Parlamentosu var, hükümeti var, parası var...

Vergi kesmeden Türk TIR’larını Irak’a sokmuyor.

Biz ne kadar "Olmaz, kabul etmeyiz" desek de yakında Kerkük’te referandum yapılacak ve kentin Kürtlere ait olduğu da tescil edilecek.

Amerika ise yıllardan beri "Merak etmeyin, Irak’ın toprak bütünlüğü korunacaktır" diye güvence üstüne güvence veriyor.

Kürt devletinin gözetiminde sınırımızın dibinde üstlenen PKK için parmağını bile oynatmıyor.

"Kaynaklarını keseceğim" masalıyla Avrupa’da bir iki göstermelik operasyon yaptırıyor hepsi o.

Türkiye rahatsızlığını dile getirdikçe de "Irak hükümetiyle birlikte çözüm arayın" diye akıl veriyor.

***

Kuzey Irak bu durumda da, Ermeni konusu nasıl?

Aynı aymazlık orada da devam ediyor.

Hálá "Acaba geçer mi, geçmez mi?" diye papatya falı açmayı sürdürüyoruz.

"İnşallah geçmez" diye kendimizi avutuyoruz.

Ermeni soykırımı yasasının kongreden geçmemesi için elimiz kolumuz bağlı bir mucize bekliyoruz.

Bakın ABD’nin eski Ankara Büyükelçisi Morton Abramowitz Washington’da bulunan TESEV heyeti için "Açık Toplum Enstitüsü"nün düzenlediği bir toplantıda neler diyor:

"Türkiye, ABD’de tarih savaşını kaybetti. Kongre’yi ikna etmek mümkün değil. Bu konudaki temel argüman, Türkiye’nin ve Türkiye ile ilişkilerin ne denli önemli olduğunu anlatmak.
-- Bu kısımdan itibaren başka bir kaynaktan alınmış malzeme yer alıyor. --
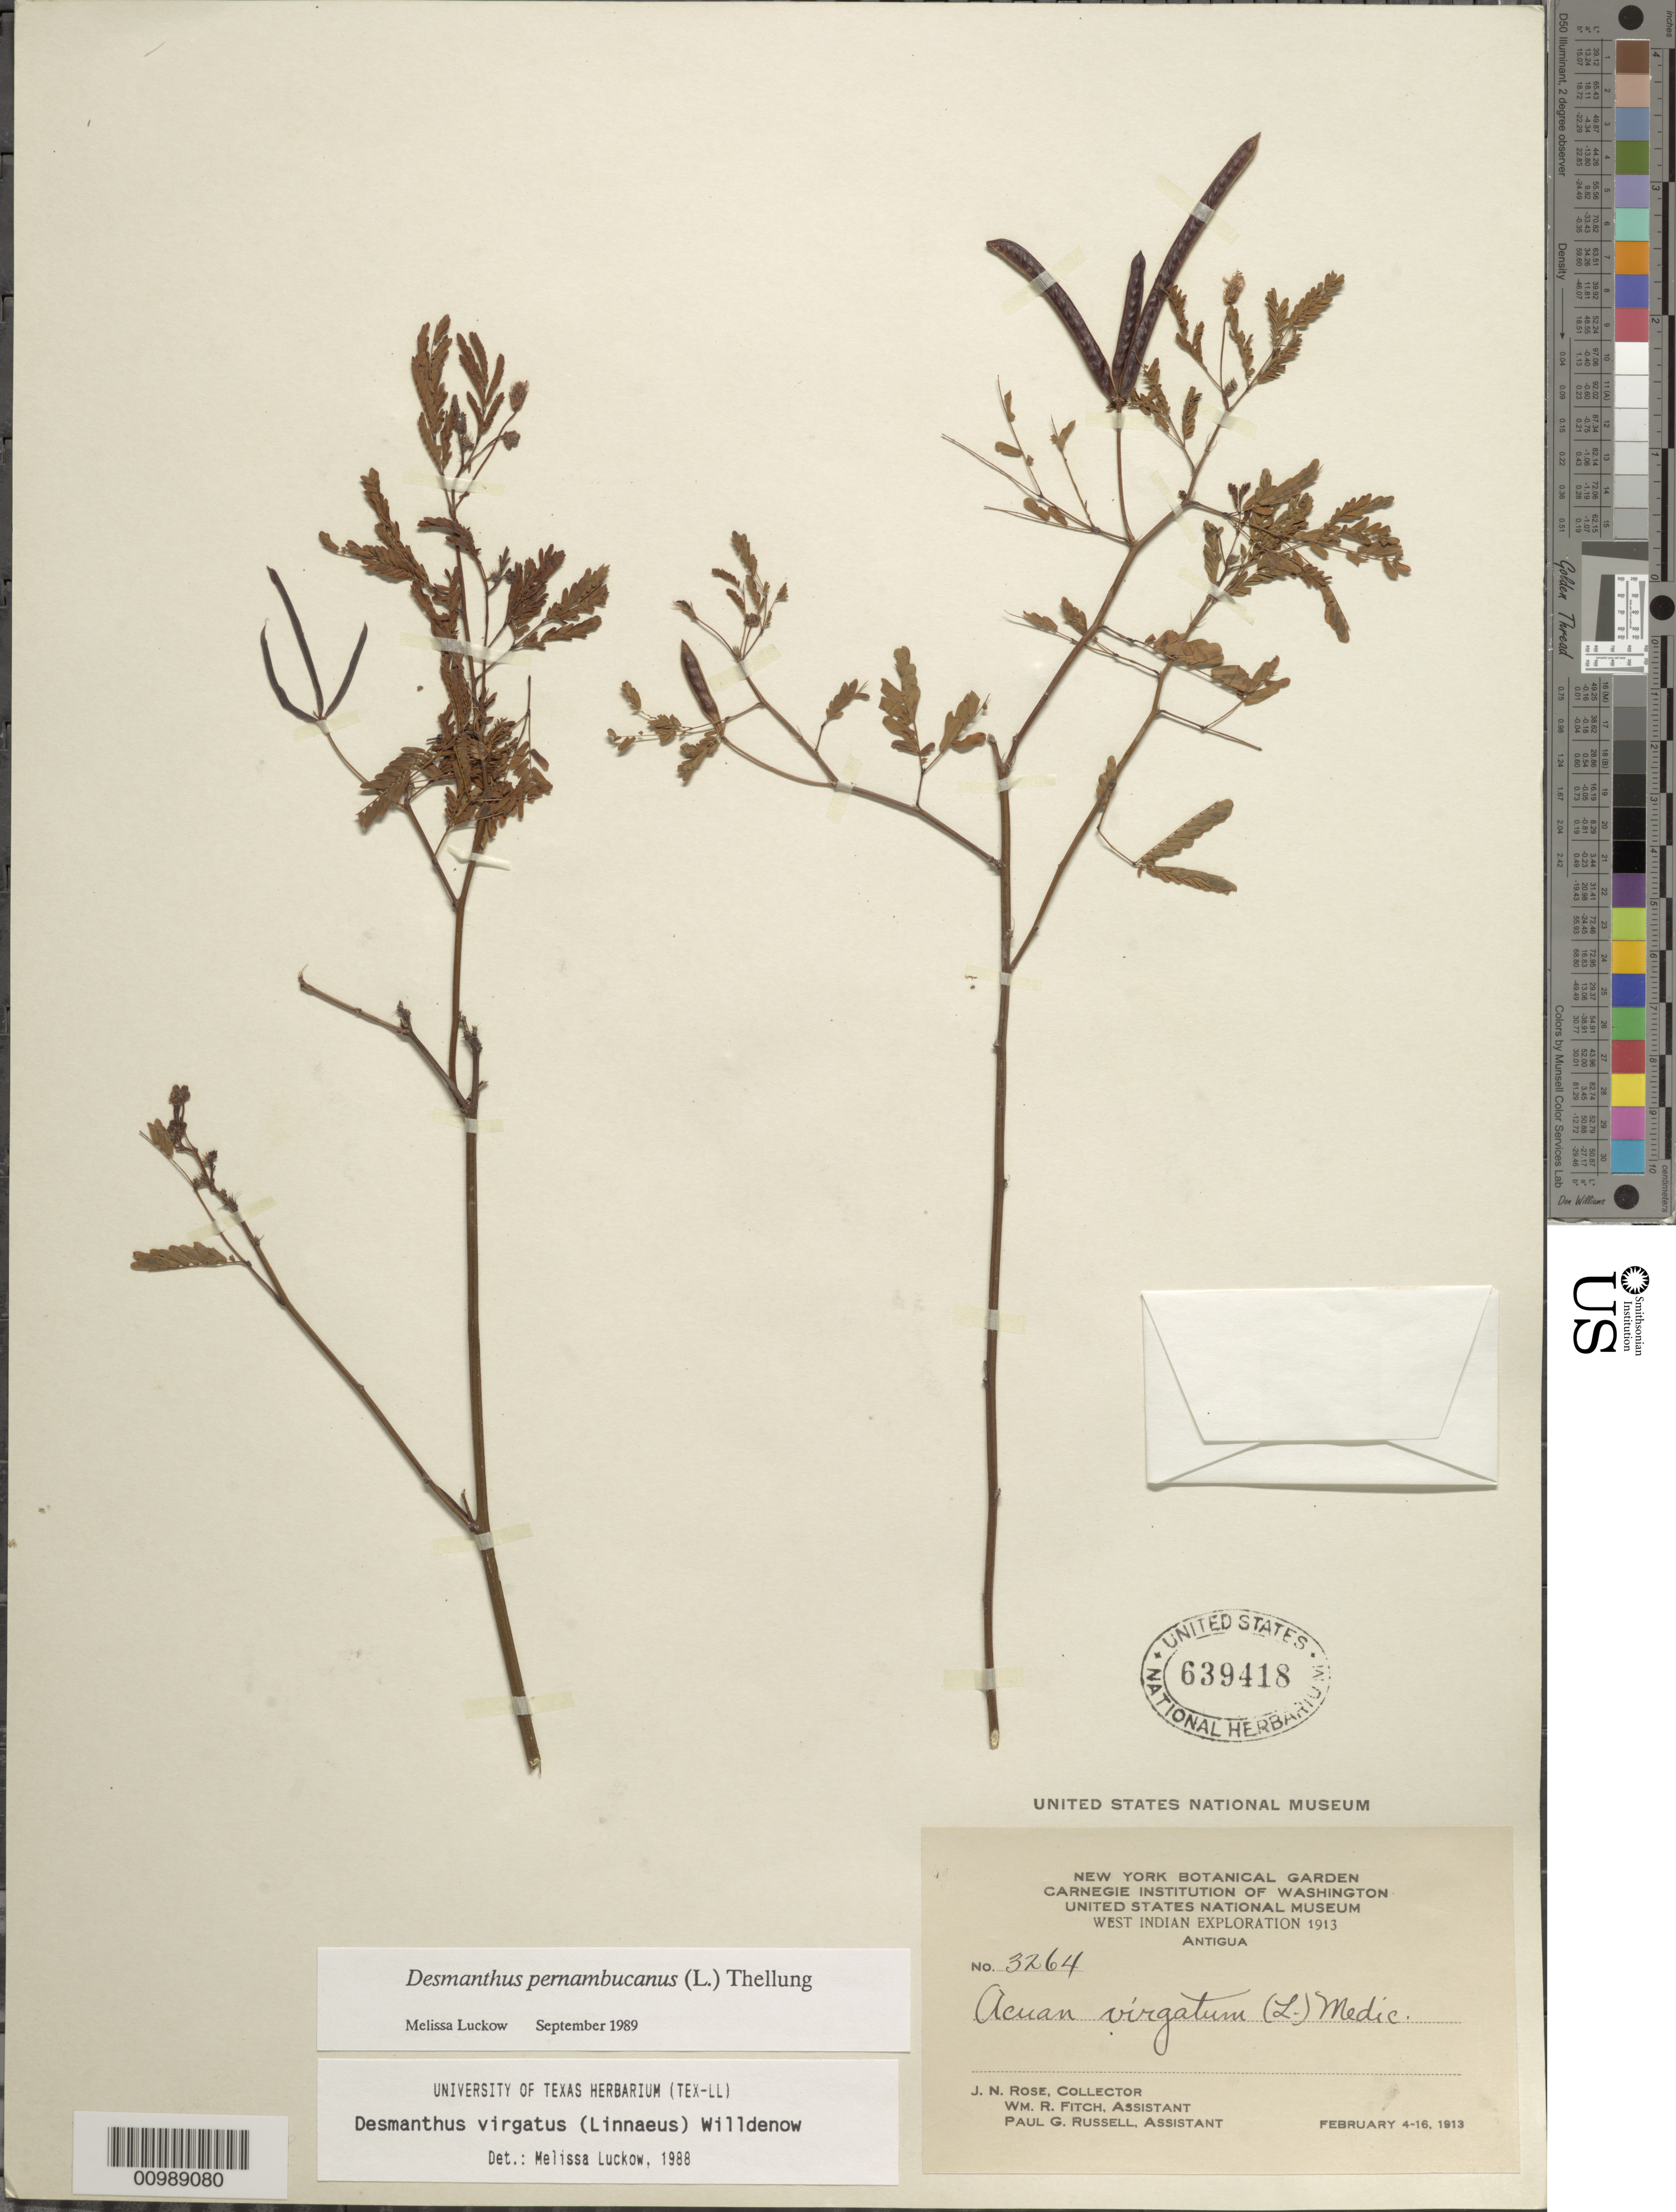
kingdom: Plantae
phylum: Tracheophyta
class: Magnoliopsida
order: Fabales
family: Fabaceae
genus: Desmanthus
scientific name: Desmanthus pernambucanus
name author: (L.) Thell.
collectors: J. N. Rose, W. R. Fitch & P. G. Russell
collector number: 3264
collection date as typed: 04 Feb 1913 to 16 Feb 1913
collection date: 1913-02-04/1913-02-16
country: Antigua and Barbuda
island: Leeward Is.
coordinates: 0 N, 0 E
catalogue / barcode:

Kongre üyeleri bunu anlamalı. Bence tek makul argüman budur."

Abramowitz
Washinton’u iknaya giden TBMM heyetine de aynı şeyleri söylüyor.

***

Kendimizi avutmayı bırakalım.

Hiç zaman yitirmeden hükümet ilgili kurumların, muhalefetin görüşlerini de alarak yeni duruma göre politikalar oluşturmalı ve kararlılıkla bunları uygulamalı.

Bu konuda sivillerle askerler arasında görüş ayrılıkları da olmaması gerekir.

Bu Türkiye’nin elini zayıflatır.

Şunu unutmayalım, Amerika, artık stratejik müttefik gibi davranmıyor ve bizim için çok yaşamsal olan konularda gerekli destekleri vermiyor.

Hem Kürt devleti hem PKK hem de Ermeni soykırımı konusunda artık yanımızda değil.

Batılıların "Türkler savaş meydanında kazandıklarını masada verirler" söylemlerini haklı çıkarmamak için daha gerçekçi olalım.

Artık masada kazanmayı öğrenmek zorundayız.